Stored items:
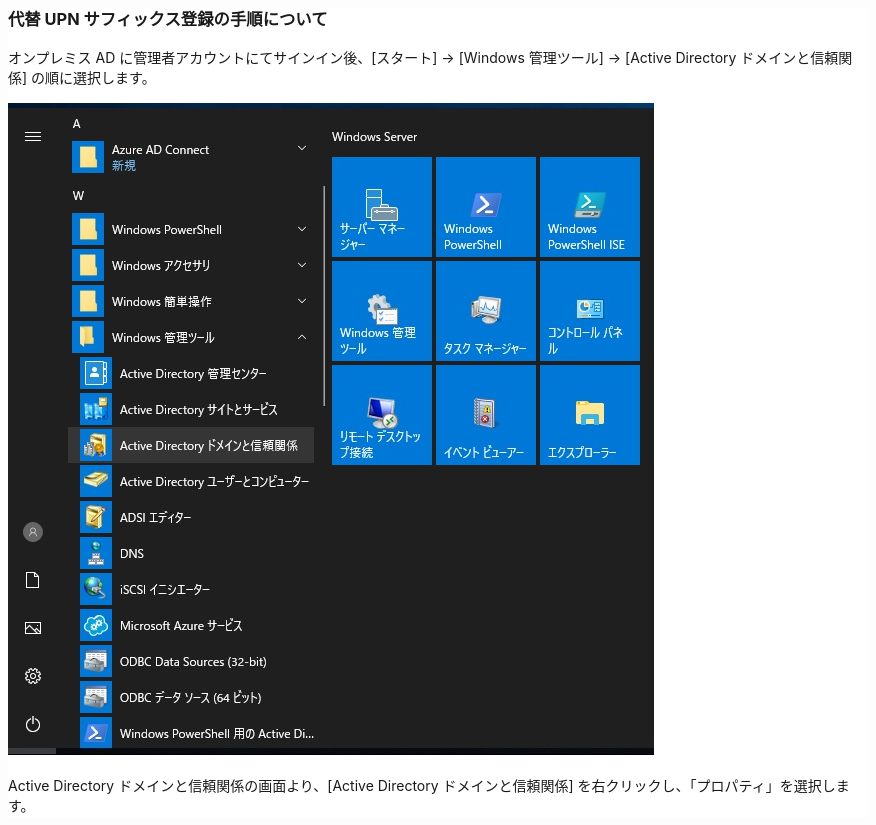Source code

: ### 代替 UPN サフィックス登録の手順について

オンプレミス AD に管理者アカウントにてサインイン後、[スタート] → [Windows 管理ツール] → [Active Directory ドメインと信頼関係] の順に選択します。

![](./hybrid-azuread-join-managed-domain/001.jpg)

Active Directory ドメインと信頼関係の画面より、[Active Directory ドメインと信頼関係] を右クリックし、「プロパティ」を選択します。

:: WHAT YOU SHOULD DO ::
Reproduce every line, from the one containing "オンプレミス AD に管理者アカウントにてサインイン後、[スタート]" down to the final line of the stored items.

:: RESPONSE TO THE TASK ::
オンプレミス AD に管理者アカウントにてサインイン後、[スタート] → [Windows 管理ツール] → [Active Directory ドメインと信頼関係] の順に選択します。

![](./hybrid-azuread-join-managed-domain/001.jpg)

Active Directory ドメインと信頼関係の画面より、[Active Directory ドメインと信頼関係] を右クリックし、「プロパティ」を選択します。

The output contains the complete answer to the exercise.